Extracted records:

((

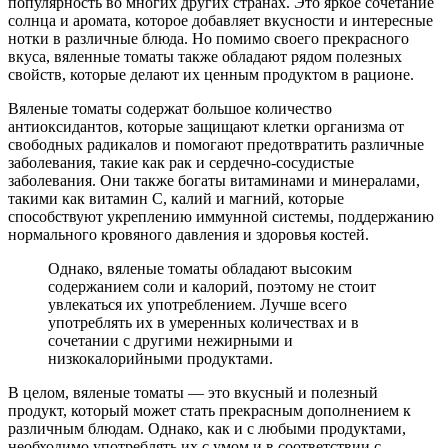
популярность во многих других странах. Это яркое сочетание
солнца и аромата, которое добавляет вкусности и интересные
нотки в различные блюда. Но помимо своего прекрасного
вкуса, вяленные томаты также обладают рядом полезных
свойств, которые делают их ценным продуктом в рационе.
Вяленые томаты содержат большое количество
антиоксидантов, которые защищают клетки организма от
свободных радикалов и помогают предотвратить различные
заболевания, такие как рак и сердечно-сосудистые
заболевания. Они также богаты витаминами и минералами,
такими как витамин C, калий и магний, которые
способствуют укреплению иммунной системы, поддержанию
нормального кровяного давления и здоровья костей.
Однако, вяленые томаты обладают высоким
содержанием соли и калорий, поэтому не стоит
увлекаться их употреблением. Лучше всего
употреблять их в умеренных количествах и в
сочетании с другими нежирными и
низкокалорийными продуктами.
В целом, вяленые томаты — это вкусный и полезный
продукт, который может стать прекрасным дополнением к
различным блюдам. Однако, как и с любыми продуктами,
необходимо употреблять их с умом и в соответствии с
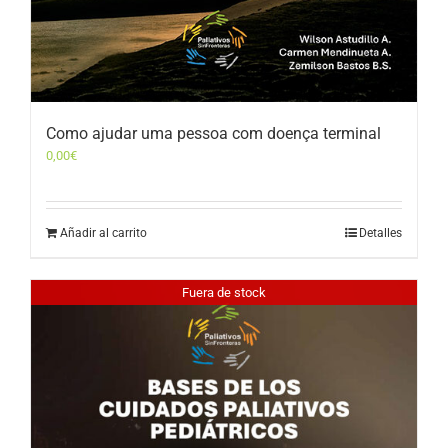
Como ajudar uma pessoa com doença terminal
0,00
€
Añadir al carrito
Detalles
Fuera de stock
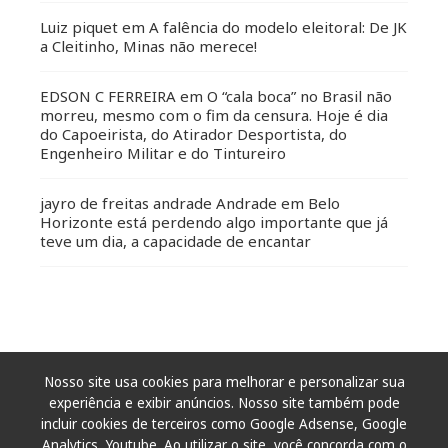
Luiz piquet
em
A falência do modelo eleitoral: De JK
a Cleitinho, Minas não merece!
EDSON C FERREIRA
em
O “cala boca” no Brasil não
morreu, mesmo com o fim da censura. Hoje é dia
do Capoeirista, do Atirador Desportista, do
Engenheiro Militar e do Tintureiro
jayro de freitas andrade Andrade
em
Belo
Horizonte está perdendo algo importante que já
teve um dia, a capacidade de encantar
Nosso site usa cookies para melhorar e personalizar sua
experiência e exibir anúncios. Nosso site também pode
incluir cookies de terceiros como Google Adsense, Google
Analytics, Youtube. Ao utilizar o site, você concorda com o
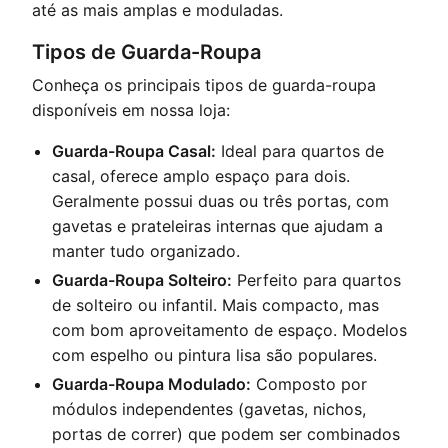
até as mais amplas e moduladas.
Tipos de Guarda-Roupa
Conheça os principais tipos de guarda-roupa
disponíveis em nossa loja:
Guarda-Roupa Casal:
Ideal para quartos de
casal, oferece amplo espaço para dois.
Geralmente possui duas ou três portas, com
gavetas e prateleiras internas que ajudam a
manter tudo organizado.
Guarda-Roupa Solteiro:
Perfeito para quartos
de solteiro ou infantil. Mais compacto, mas
com bom aproveitamento de espaço. Modelos
com espelho ou pintura lisa são populares.
Guarda-Roupa Modulado:
Composto por
módulos independentes (gavetas, nichos,
portas de correr) que podem ser combinados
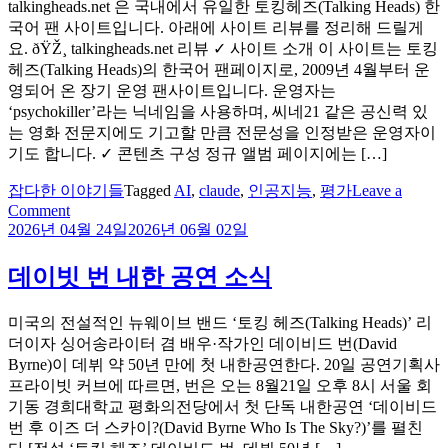
talkingheads.net 은 국내에서 유일한 토킹헤즈(Talking Heads) 한
국어 팬 사이트입니다. 아래에 사이트 리뷰를 정리해 드릴게
요. ðŸŽ¸ talkingheads.net 리뷰 ✓ 사이트 소개 이 사이트는 토킹
헤즈(Talking Heads)의 한국어 팬페이지로, 2009년 4월부터 운
영되어 온 장기 운영 팬사이트입니다. 운영자는
‘psychokiller’라는 닉네임을 사용하며, 씨네21 같은 공신력 있
는 영화 전문지에도 기고할 만큼 전문성을 인정받은 운영자이
기도 합니다. ✓ 콘텐츠 구성 정규 앨범 페이지에는 […]
잡다한 이야기들
Tagged
AI
,
claude
,
인공지능
,
평가
Leave a
on
Comment
클
2026년 04월 24일
2026년 06월 02일
로
드
데이빗 번 내한 공연 소식
의
토
미국의 전설적인 뉴웨이브 밴드 ‘토킹 헤즈(Talking Heads)’ 리
킹
더이자 싱어송라이터 겸 배우·작가인 데이비드 번(David
헤
Byrne)이 데뷔 약 50년 만에 첫 내한공연한다. 20일 공연기획사
즈
프라이빗 커브에 따르면, 번은 오는 8월21일 오후 8시 서울 회
넷
기동 경희대학교 평화의전당에서 첫 단독 내한공연 ‘데이비드
에
번 후 이즈 더 스카이?(David Byrne Who Is The Sky?)’를 펼친
대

))

Pull out each line that contains the string "заболевания". Treat uppercase and lowercase as different, so count only matches with the same case.

Answer to the problem:
заболевания, такие как рак и сердечно-сосудистые
заболевания. Они также богаты витаминами и минералами,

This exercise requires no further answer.